José Moreira sentiu mesmo que "eles queriam que algo fosse mudado no país”, mas admite que havia preferências diversas sobre o melhor para o país.
“Se está a tentar perceber se havia muito medo da parte das pessoas que houvesse algum ataque, diria antes o contrário: se calhar era o desejo de muita gente”.
O português já trabalhou nos outros países da região atacados agora pelo Irão como retaliação pelos bombardeamentos que começaram no sábado.
“O Irão não é árabe, mas é muçulmano como os outros países onde eu estive. Adorei ter estado nos países onde estive, em Oman, na Arábia Saudita, no Qatar. São realidades totalmente diferentes, umas face às outras, e confesso que as expectativas relativamente ao Irão, ao seu povo e à sua cultura não eram tão altas. Da mesma forma que aconteceu isto quando emigrei pela primeira vez para a Arábia Saudita e tive uma surpresa muito agradável. Foi em 2017, está a fazer 10 anos. Mas na altura não havia Cristiano Ronaldo lá na Arábia Saudita e, portanto, a imagem era totalmente diferente”, desabafa José Moreira.
A sua carreira como treinador começou pela Arábia quando deixou de jogar, após um trajeto de futebolista com formação no FC Porto, e uma episódica passagem na equipa B do Sporting antes de se estabelecer como sénior em clubes nortenhos como o Maia, Rio Ave, Freamunde, Rio Tinto, Beira-Mar ou Tirsense.
Muitas camisolas, muitas terras, muitas vivências.
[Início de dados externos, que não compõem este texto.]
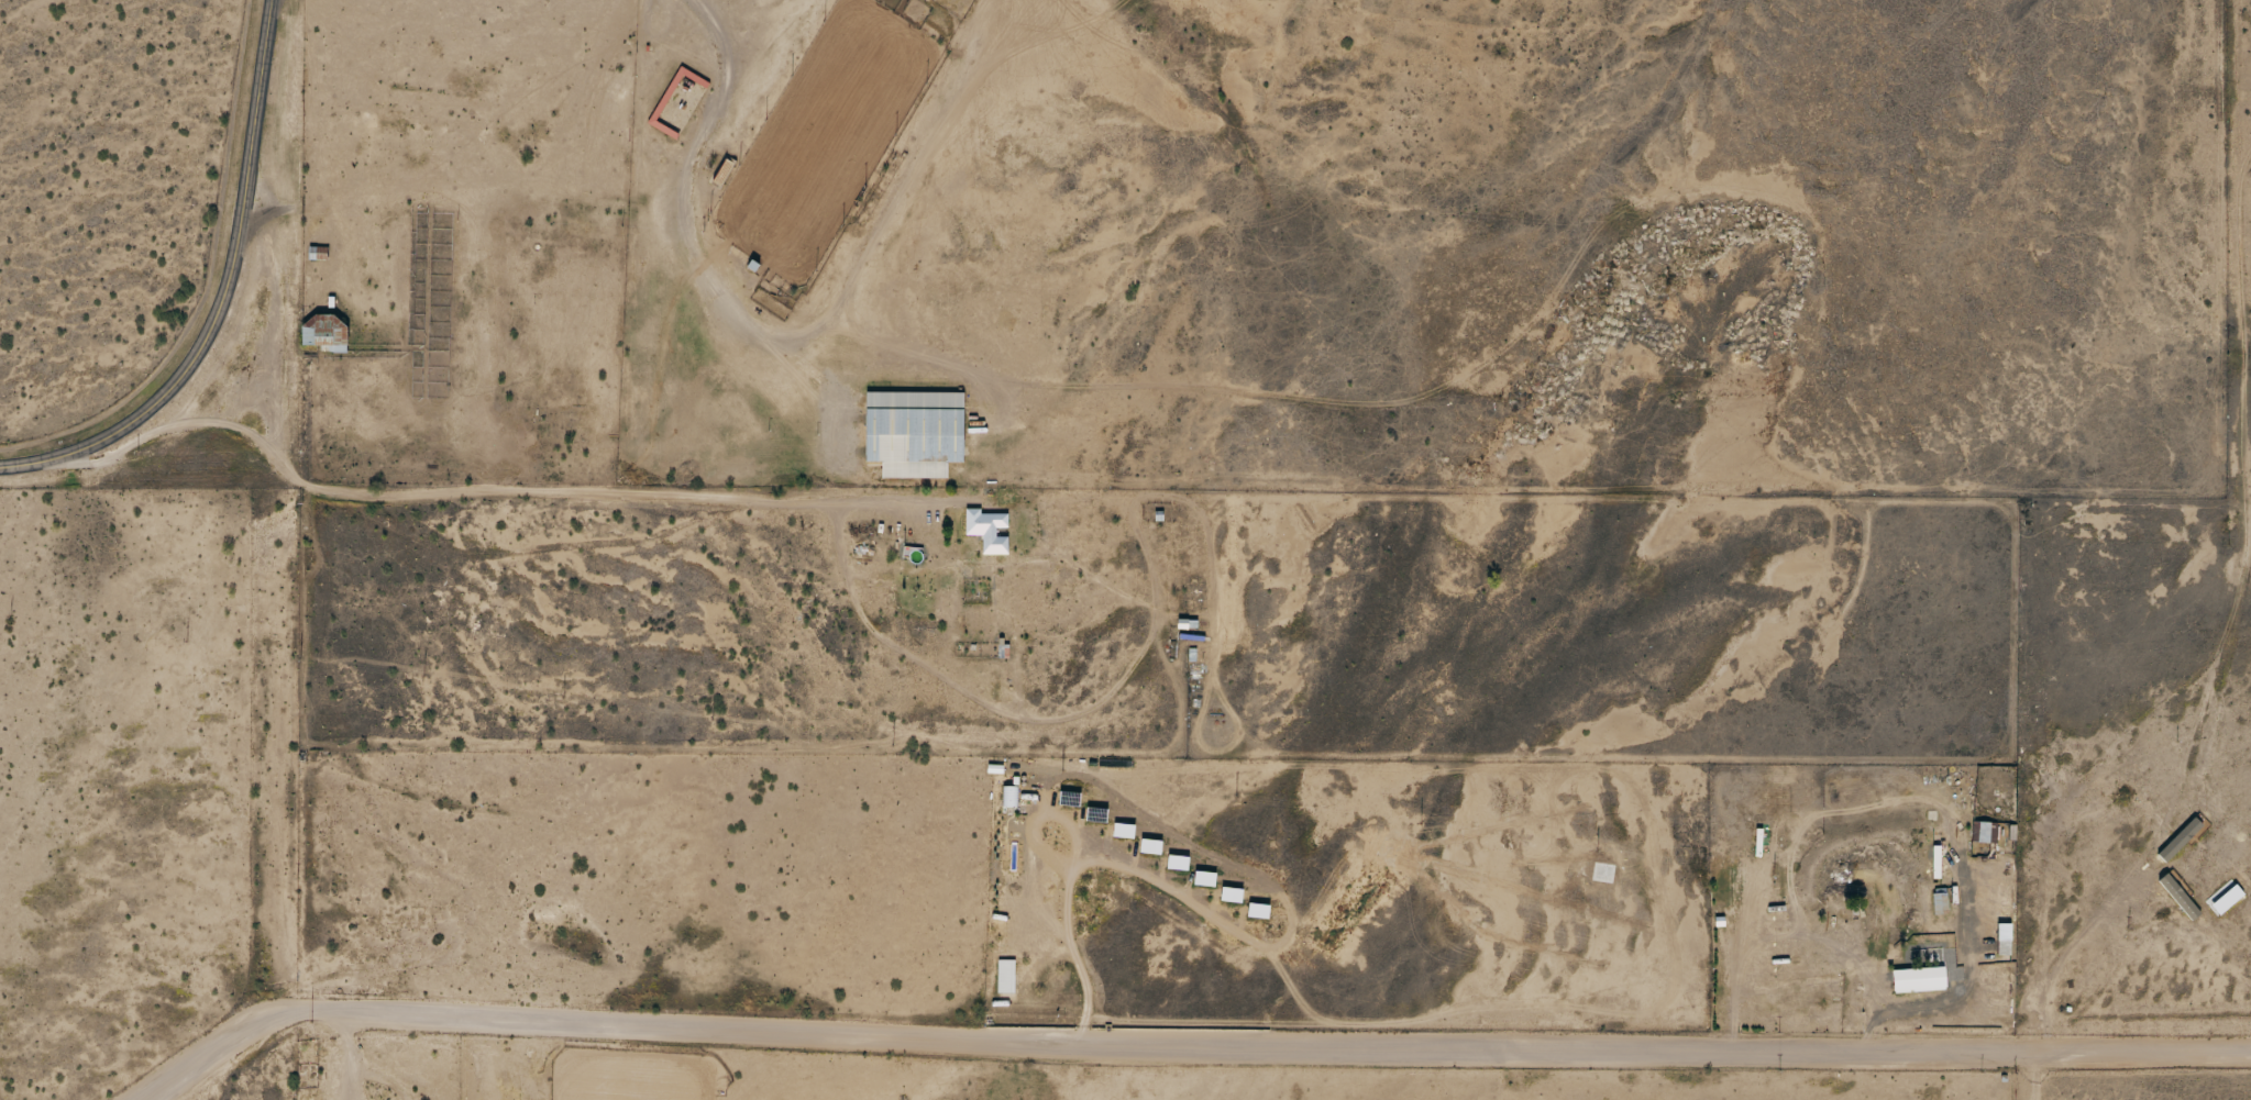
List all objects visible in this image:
building: (677, 103)
building: (728, 162)
road: (684, 189)
building: (316, 254)
road: (224, 296)
building: (324, 332)
building: (913, 433)
road: (518, 493)
building: (983, 522)
building: (1186, 625)
building: (1992, 793)
building: (1983, 833)
building: (1939, 903)
building: (2003, 939)
building: (1918, 979)
building: (1811, 989)
road: (1189, 1046)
José Manuel Moreira, o Cuco, sabia que o Irão era um país “com enormes sanções e estrangulamentos económicos”. Mas como estrangeiro só pode constatar que o Irão foi uma “surpresa agradável”, principalmente na forma como tratam os estrangeiros.
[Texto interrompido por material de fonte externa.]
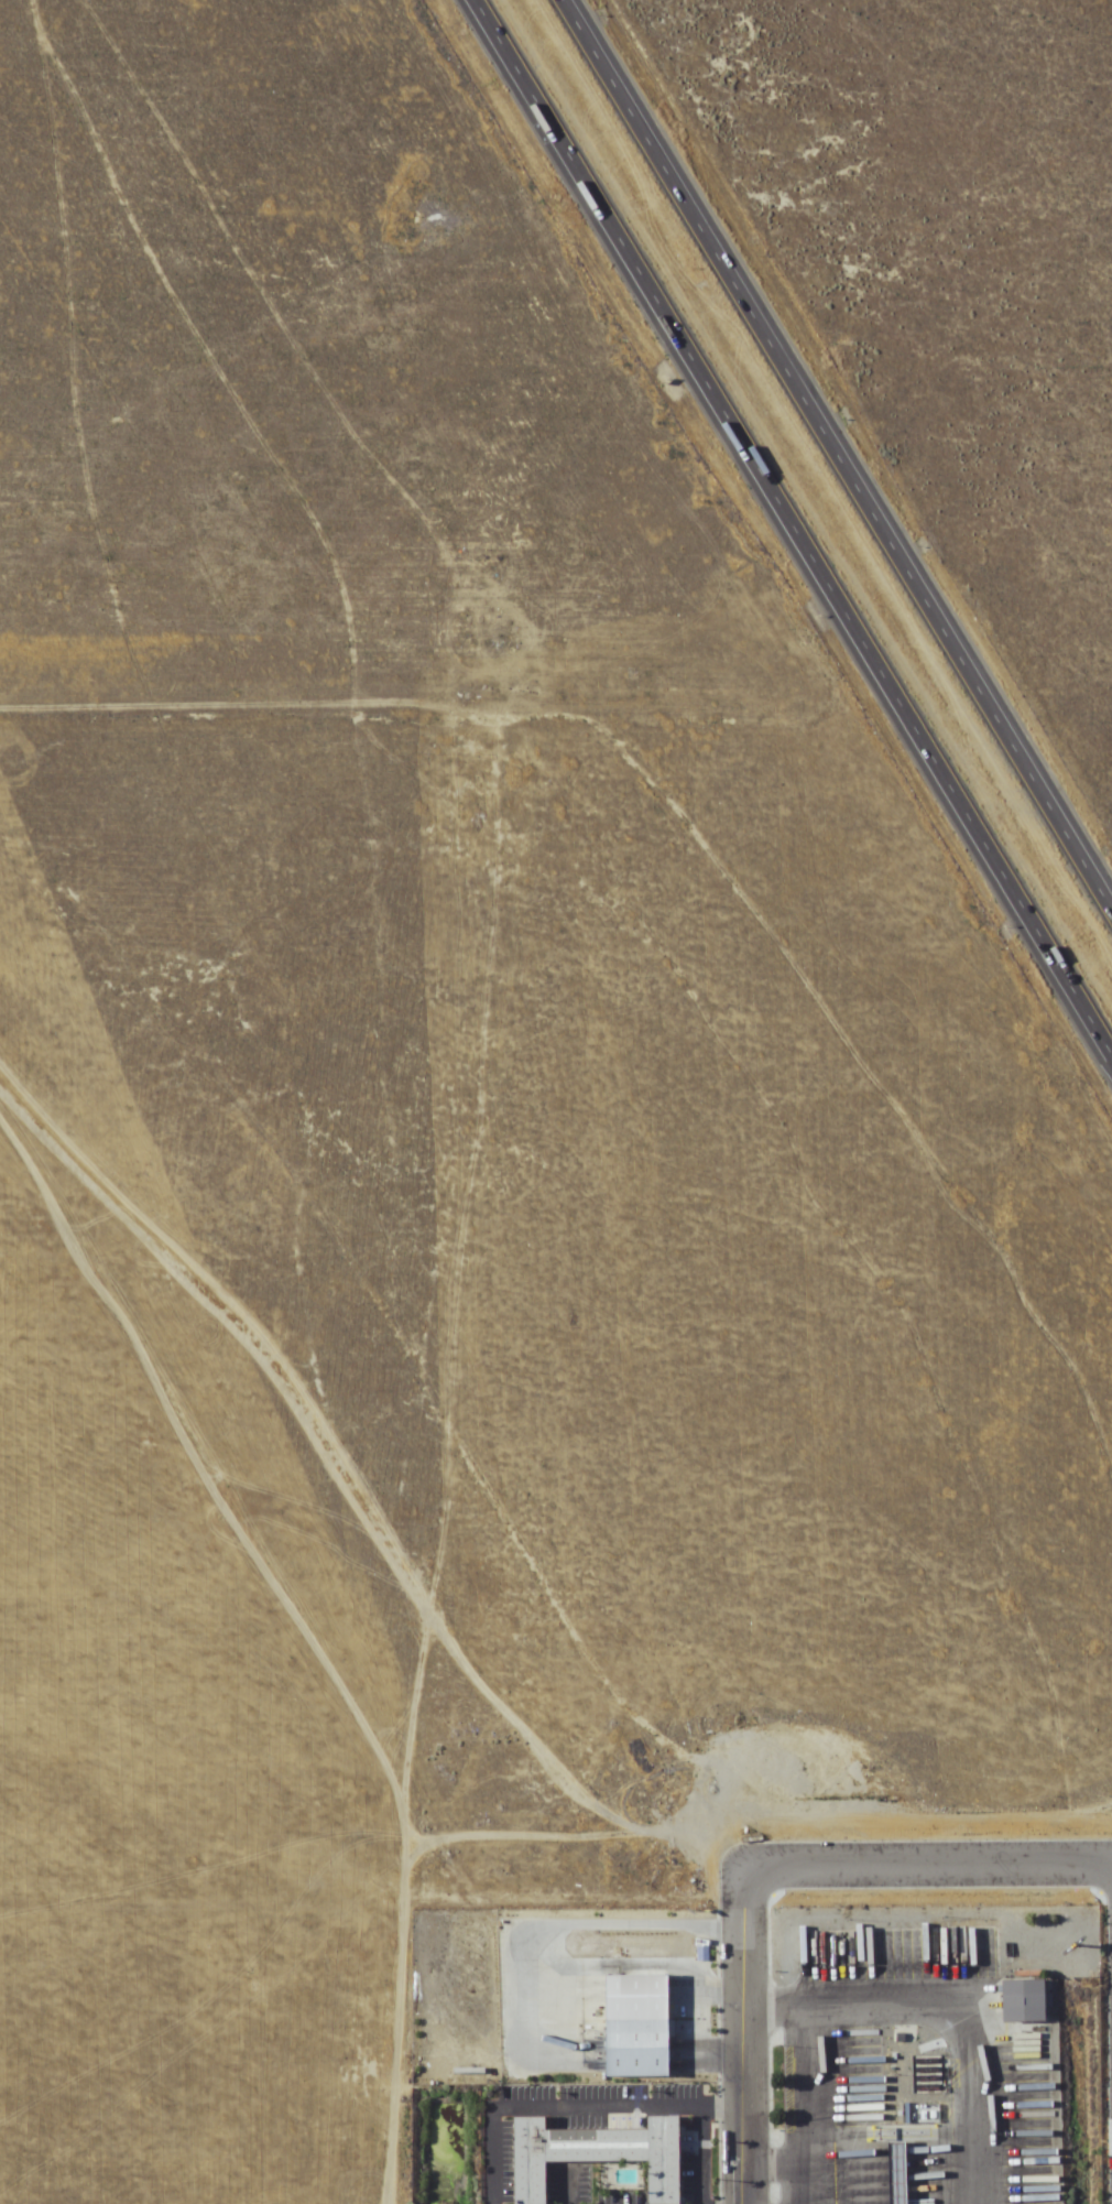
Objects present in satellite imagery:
road: (844, 443)
road: (798, 518)
crop: (201, 1300)
road: (932, 1870)
road: (751, 2037)
building: (635, 2049)
road: (577, 2105)
road: (701, 2153)
building: (603, 2154)
building: (896, 2172)
road: (568, 2191)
“O Irão é um país riquíssimo, com uma cultura riquíssima e paisagens lindíssimas. Mas o povo é a maior riqueza que o Irão tem”, afirma sem pestanejar, lamentando a perceção “de quem nunca lá esteve ou nunca lidou com eles” e reconhecendo que também partiu com reservas para Teerão no início da sua jornada iraniana.